### PROVIDED PASSAGE

_____

See [example notebook](./examples/tabula_example.ipynb)

## Get tabula-py working (Windows 10)

This instruction is originally written by [@lahoffm](https://github.com/lahoffm). Thanks!

- If you don't have it already, install [Java](https://www.java.com/en/download/manual.jsp)
- Try to run example code (replace the appropriate PDF file name).
- If there's a `FileNotFoundError` when it calls `read_pdf()`, and when you type `java` on command line it says
`'java' is not recognized as an internal or external command, operable program or batch file`, you should set `PATH` environment variable to point to the Java directory.
- Find the main Java folder like `jre...` or `jdk...`. On Windows 10 it was under `C:\Program Files\Java`
- On Windows 10: **Control Panel** -> **System and Security** -> **System** -> **Advanced System Settings** -> **Environment Variables** -> Select **PATH** --> **Edit**
- Add the `bin` folder like `C:\Program Files\Java\jre1.8.0_144\bin`, hit OK a bunch of times.
- On command line, `java` should now print a list of options, and `tabula.read_pdf()` should run.

## Options

- pages (str, int, `list` of `int`, optional)
  - An optional values specifying pages to extract from. It allows `str`, `int`, `list` of `int`.
  - Example: 1, '1-2,3', 'all' or [1,2]. Default is 1
- guess (bool, optional):
  - Guess the portion of the page to analyze per page. Default `True`
- area (`list` of `float`, optional):
  - Portion of the page to analyze(top,left,bottom,right).

_____

### THINGS TO DO
a) From the tabula-py instructions, quote the text between "- If there's" and "the Java directory.", inclusive.
b) According to the tabula-py instructions, what is the default value of the pages option?
c) Using the tabula-py instructions, explain when the PATH environment variable should be set to point to the Java directory, and what that change accomplishes.

### ENTRIES
_____

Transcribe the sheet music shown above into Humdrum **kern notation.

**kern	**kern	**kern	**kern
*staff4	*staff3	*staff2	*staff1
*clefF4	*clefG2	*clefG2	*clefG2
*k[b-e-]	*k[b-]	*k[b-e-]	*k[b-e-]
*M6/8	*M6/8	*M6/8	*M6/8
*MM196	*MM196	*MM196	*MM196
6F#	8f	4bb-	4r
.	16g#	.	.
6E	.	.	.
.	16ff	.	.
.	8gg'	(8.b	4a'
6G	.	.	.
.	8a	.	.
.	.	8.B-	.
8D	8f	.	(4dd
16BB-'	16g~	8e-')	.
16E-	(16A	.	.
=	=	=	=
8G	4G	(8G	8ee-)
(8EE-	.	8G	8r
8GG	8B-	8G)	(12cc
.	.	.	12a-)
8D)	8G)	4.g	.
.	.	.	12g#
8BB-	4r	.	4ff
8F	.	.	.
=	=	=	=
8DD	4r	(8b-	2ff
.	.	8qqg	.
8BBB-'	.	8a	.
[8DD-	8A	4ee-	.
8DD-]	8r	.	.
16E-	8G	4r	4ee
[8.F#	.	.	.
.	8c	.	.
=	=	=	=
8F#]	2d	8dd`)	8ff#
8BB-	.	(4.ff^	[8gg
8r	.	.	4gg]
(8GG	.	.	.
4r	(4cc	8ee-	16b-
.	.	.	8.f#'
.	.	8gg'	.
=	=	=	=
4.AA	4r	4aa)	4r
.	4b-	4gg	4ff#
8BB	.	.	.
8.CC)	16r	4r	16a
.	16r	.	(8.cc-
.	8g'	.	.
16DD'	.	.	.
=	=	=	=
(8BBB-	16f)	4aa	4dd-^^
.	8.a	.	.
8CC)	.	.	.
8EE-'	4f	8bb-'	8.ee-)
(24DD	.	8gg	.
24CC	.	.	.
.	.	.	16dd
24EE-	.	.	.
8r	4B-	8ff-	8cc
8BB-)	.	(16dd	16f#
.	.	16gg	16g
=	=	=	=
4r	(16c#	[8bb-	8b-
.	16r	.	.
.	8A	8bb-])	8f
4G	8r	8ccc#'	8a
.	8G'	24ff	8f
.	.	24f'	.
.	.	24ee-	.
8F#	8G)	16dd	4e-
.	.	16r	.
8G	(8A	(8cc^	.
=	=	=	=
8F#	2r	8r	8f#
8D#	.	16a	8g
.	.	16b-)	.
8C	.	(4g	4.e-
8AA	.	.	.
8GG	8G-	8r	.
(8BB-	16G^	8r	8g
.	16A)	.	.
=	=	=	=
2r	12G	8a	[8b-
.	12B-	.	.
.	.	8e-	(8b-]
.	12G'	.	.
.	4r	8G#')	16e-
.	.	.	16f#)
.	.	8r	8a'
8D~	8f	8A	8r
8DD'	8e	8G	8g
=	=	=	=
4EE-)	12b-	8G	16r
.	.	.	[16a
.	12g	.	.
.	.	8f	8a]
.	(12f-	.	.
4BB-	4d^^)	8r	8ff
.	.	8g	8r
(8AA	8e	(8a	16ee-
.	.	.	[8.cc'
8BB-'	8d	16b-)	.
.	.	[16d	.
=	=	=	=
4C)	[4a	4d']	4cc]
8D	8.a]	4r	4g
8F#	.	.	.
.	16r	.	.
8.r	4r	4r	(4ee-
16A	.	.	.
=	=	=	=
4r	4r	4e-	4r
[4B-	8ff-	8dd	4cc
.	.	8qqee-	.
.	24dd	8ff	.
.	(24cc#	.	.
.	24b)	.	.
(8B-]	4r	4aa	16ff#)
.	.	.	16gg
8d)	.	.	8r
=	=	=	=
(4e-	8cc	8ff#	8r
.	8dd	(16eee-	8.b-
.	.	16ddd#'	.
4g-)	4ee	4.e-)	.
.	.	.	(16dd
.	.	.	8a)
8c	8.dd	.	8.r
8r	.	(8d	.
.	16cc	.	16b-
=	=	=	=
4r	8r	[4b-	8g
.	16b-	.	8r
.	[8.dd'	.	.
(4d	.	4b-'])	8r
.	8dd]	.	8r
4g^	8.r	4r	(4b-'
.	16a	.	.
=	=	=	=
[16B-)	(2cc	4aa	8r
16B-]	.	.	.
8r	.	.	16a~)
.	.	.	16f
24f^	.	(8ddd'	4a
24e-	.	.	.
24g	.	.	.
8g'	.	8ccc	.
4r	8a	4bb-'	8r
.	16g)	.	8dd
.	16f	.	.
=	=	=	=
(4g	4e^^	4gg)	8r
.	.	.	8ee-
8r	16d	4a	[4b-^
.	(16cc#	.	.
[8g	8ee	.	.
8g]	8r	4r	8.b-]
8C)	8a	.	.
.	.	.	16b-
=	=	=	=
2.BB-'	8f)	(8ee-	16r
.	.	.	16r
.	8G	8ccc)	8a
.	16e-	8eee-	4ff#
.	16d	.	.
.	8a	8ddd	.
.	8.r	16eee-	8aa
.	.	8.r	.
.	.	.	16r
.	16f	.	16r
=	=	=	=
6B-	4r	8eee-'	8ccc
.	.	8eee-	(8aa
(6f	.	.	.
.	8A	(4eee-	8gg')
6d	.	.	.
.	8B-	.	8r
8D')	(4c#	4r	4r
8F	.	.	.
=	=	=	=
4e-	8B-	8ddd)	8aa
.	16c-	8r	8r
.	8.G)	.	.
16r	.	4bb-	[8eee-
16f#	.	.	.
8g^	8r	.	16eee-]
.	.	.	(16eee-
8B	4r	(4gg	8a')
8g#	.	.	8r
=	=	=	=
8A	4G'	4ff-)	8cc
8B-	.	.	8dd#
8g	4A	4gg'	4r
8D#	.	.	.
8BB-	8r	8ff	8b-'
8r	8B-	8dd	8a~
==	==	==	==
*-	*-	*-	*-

_____

### LIST OF SOLUTIONS
a)
- If there's a `FileNotFoundError` when it calls `read_pdf()`, and when you type `java` on command line it says
`'java' is not recognized as an internal or external command, operable program or batch file`, you should set `PATH` environment variable to point to the Java directory.

b) The default is 1.

c) PATH should be set when calling `read_pdf()` raises a `FileNotFoundError` and typing `java` on the command line reports that 'java' is not recognized as an internal or external command, operable program or batch file. Once the Java `bin` folder is added to PATH, `java` prints a list of options on the command line and `tabula.read_pdf()` runs.